TERCA, 10/03/2026, 16:34

Chuva adia novamente reconstituição de ação policial com duas mortes em Londrina

Simulação de ocorrência em 2022 na PR-445 já foi remarcada quatro vezes; nova data prevê execução dos trabalhos no Autódromo Ayrton Senna dentro de 15 dias

As condições climáticas adversas forçaram, nesta terça-feira (10), um novo adiamento da reprodução simulada dos fatos referente a uma intervenção da Companhia de Choque da Polícia Militar que resultou na morte de dois jovens e feriu um terceiro em maio de 2022. Com a chuva que atingiu a cidade, a reconstituição ficou para daqui 15 dias. Embora o episódio original tenha ocorrido na marginal da PR-445, nas proximidades da Universidade Estadual de Londrina (UEL), a simulação foi transferida para o Autódromo Internacional Ayrton Senna, na zona norte, por questões de viabilidade técnica e segurança.

Este é o quarto adiamento de um procedimento que tenta sair do papel desde o ano passado. A primeira tentativa, em abril de 2023, foi cancelada após o comando da PM alegar falta de efetivo devido ao policiamento da ExpoLondrina. Uma nova data em maio também foi descartada, e o agendamento seguinte, em outubro, no Instituto Médico-Legal (IML), acabou interrompido por divergências entre advogados, familiares e autoridades. A data desta terça-feira (10) havia sido escolhida justamente para encerrar o impasse, mas o clima impediu o trabalho dos peritos.

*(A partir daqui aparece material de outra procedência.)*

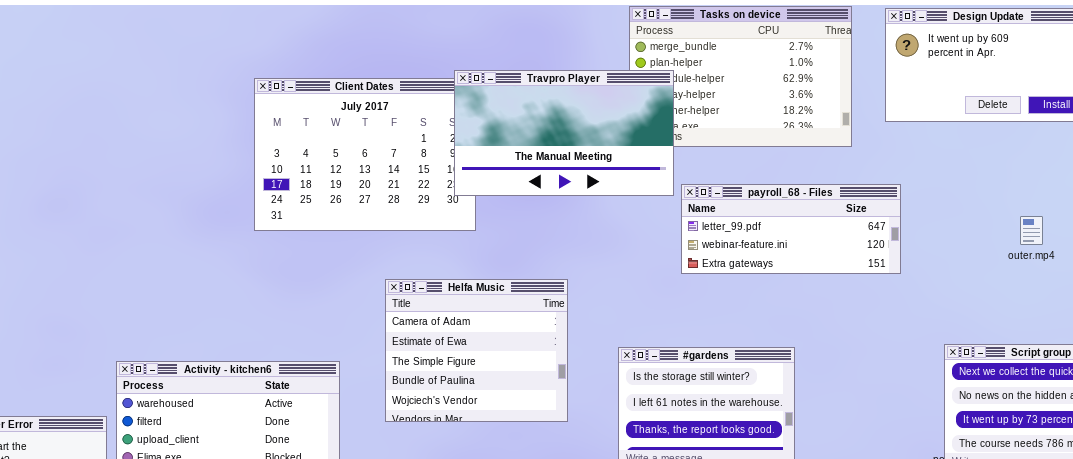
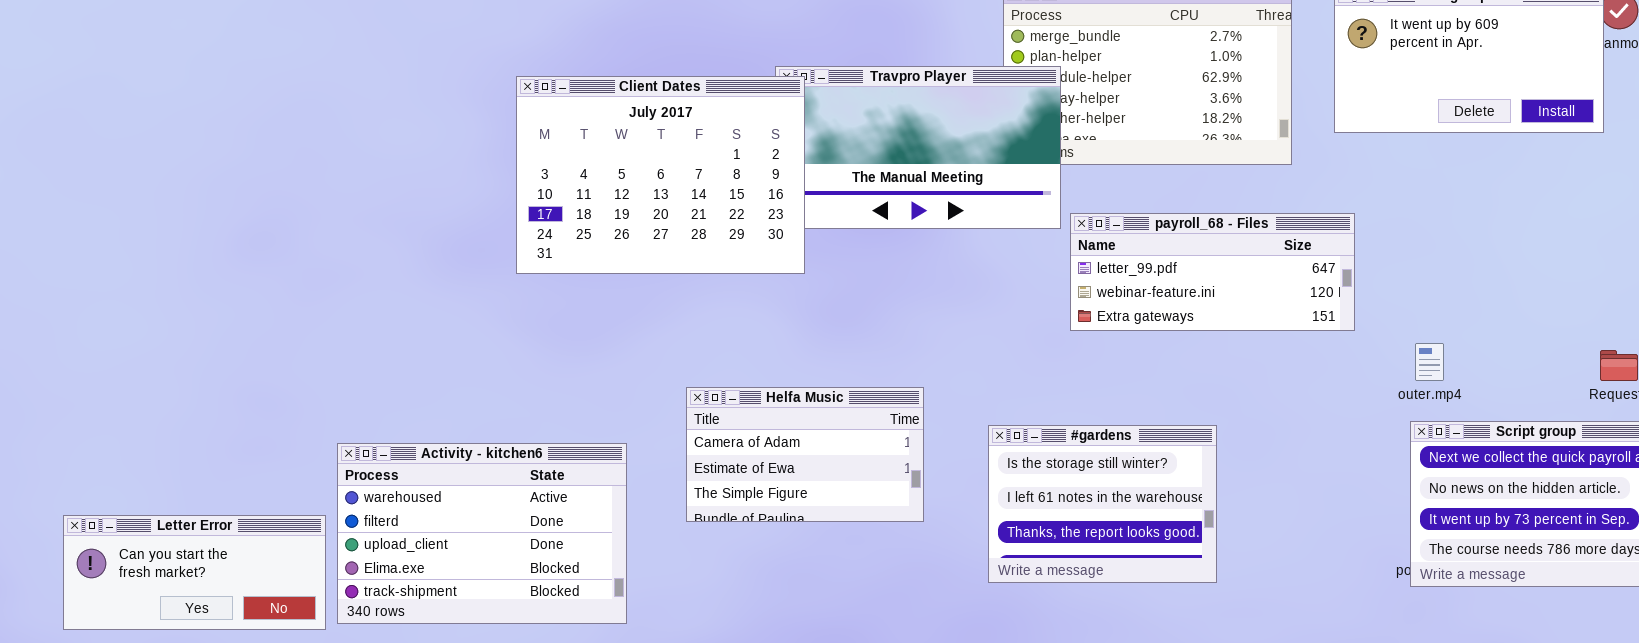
Client Dates: [254,78,476,231] -> [516,76,805,274], raised
outer.mp4: [1020,216,1043,245] -> [1415,343,1444,381], moved
Helfa Music: [385,279,568,422] -> [686,387,924,522], resized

O caso remonta à tarde do dia de 6 de maio de 2022, quando Anderbal Campos Bernardo Júnior, de 21 anos, e Willian Jones Faramilio da Silva, de 18, morreram após serem atingidos por disparos efetuados por policiais militares. Um terceiro ocupante do veículo, então com 23 anos, sobreviveu a sete tiros. Enquanto a Polícia Militar sustenta a tese de confronto armado, a família das vítimas e o sobrevivente afirmam que os jovens estavam desarmados e que a guarnição abriu fogo imediatamente após a aproximação, sem ordem de parada.

A realização da prova pericial em local distinto do crime, como o autódromo, é amparada pelo Código de Processo Penal, que permite flexibilidade quando o cenário original foi alterado ou quando há riscos à ordem pública. No caso em questão, a defesa dos policiais solicitou a mudança alegando falta de segurança, ainda que a presença dos envolvidos não seja obrigatória. O objetivo central da reconstituição permanece sendo o confronto de versões para auxiliar o convencimento da Justiça sobre a dinâmica real dos disparos.